During a discussion of the study, an attendee asked whether insertion times were equivalent, or whether the endoscopist simply "zipped" to the cecum when the 3 minutes had elapsed. This concern was echoed by session cochair Dr. Walter Coyle of the Scripps Clinic in La Jolla, Calif., who said he’s had fellows who can still be in the rectum at 3 minutes. Dr. Hewett replied that insertion times were similar between groups, and that the endoscopists were typically pretty close to the cecum in the proximal ascending colon at 3 minutes.

Another attendee asked whether the internal review board and patients were made aware of the theoretical risk of polyp perforation if polyps are removed during insertion. Dr. Hewett said they were not required to disclose this and that it is not something they’re typically worried about.

Dr. Coyle asked whether the researchers remove large (2- to 3- cm) polyps upon insertion, adding, "I tend to biopsy the site, so I can find it on the way back and take it on the way out because of that same concern, but I’m sort of old school."

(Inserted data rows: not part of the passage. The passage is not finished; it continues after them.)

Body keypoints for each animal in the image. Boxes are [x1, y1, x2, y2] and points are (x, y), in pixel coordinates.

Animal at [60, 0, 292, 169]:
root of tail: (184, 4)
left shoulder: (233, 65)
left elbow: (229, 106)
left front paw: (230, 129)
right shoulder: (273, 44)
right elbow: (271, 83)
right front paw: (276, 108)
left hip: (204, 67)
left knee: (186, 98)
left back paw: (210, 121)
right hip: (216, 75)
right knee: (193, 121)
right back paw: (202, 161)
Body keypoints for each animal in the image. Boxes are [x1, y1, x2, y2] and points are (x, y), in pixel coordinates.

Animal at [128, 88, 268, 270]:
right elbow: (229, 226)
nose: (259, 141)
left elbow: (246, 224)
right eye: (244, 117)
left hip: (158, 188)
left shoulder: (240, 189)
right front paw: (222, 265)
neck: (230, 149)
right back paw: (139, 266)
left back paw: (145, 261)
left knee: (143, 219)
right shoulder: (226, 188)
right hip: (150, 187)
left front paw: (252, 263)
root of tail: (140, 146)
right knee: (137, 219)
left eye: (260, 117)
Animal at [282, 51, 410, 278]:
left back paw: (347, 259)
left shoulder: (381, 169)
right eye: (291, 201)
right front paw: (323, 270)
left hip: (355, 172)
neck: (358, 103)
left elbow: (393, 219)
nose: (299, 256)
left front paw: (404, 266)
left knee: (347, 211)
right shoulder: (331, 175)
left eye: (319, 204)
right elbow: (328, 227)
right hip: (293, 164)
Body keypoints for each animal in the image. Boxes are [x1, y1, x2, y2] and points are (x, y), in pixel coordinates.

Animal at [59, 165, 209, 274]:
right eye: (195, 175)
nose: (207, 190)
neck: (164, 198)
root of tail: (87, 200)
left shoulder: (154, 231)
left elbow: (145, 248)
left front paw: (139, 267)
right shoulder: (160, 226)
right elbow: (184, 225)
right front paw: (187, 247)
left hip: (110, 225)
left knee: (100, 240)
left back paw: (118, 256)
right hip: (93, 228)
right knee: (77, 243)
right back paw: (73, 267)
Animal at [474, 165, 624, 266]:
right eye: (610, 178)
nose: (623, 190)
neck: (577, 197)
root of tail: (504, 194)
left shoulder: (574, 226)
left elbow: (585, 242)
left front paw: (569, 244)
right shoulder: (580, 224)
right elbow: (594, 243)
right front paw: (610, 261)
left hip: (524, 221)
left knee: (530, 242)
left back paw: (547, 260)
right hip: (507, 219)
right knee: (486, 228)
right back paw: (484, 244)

Dr. Hewett replied that yes, they removed large polyps upon insertion, but could not provide specifics on how often this happened during the study.

During the same session at DDW about colonoscopy techniques, researchers reported survey results indicating that endoscopists who remove all polyps irrespective of size during insertion and those who remove only small polyps less than 5 mm in size during insertion had higher adenoma detection rates, compared with those who remove polyps only during withdrawal (28.7% vs. 25% vs. 16.7%; P = .045). Similarly, their proximal adenoma detection rates were also higher (17.5% vs. 16.5% vs. 9%; P = .02), said Dr. Madhusudhan Sanaka of the Cleveland Clinic. The 19-item survey was completed in 2010 by a multispecialty group of 42 endoscopists including 29 gastroenterologists, 7 colorectal surgeons, 5 general surgeons, and 1 primary care physician. Their mean age was 61 years; 49.5% were male. In all, 21% removed all polyps during insertion, 55% removed polyps measuring less than 5 mm on insertion, and 24% removed polyps only upon withdrawal, Dr. Sanaka said.

Dr. Hewett disclosed consulting for Olympus America. Dr. Rex receives research support from Olympus America and is on their speakers bureau; he had no other relevant disclosures. Dr. Sanaka disclosed no conflicts; three of his coauthors disclosed financial relationships with Boston Scientific, Olympus America, Myriad Genetics, Pfizer, Salix Pharmaceuticals and Takeda Pharmaceuticals. Dr. Coyle reported a financial relationship with Takeda Pharmaceuticals.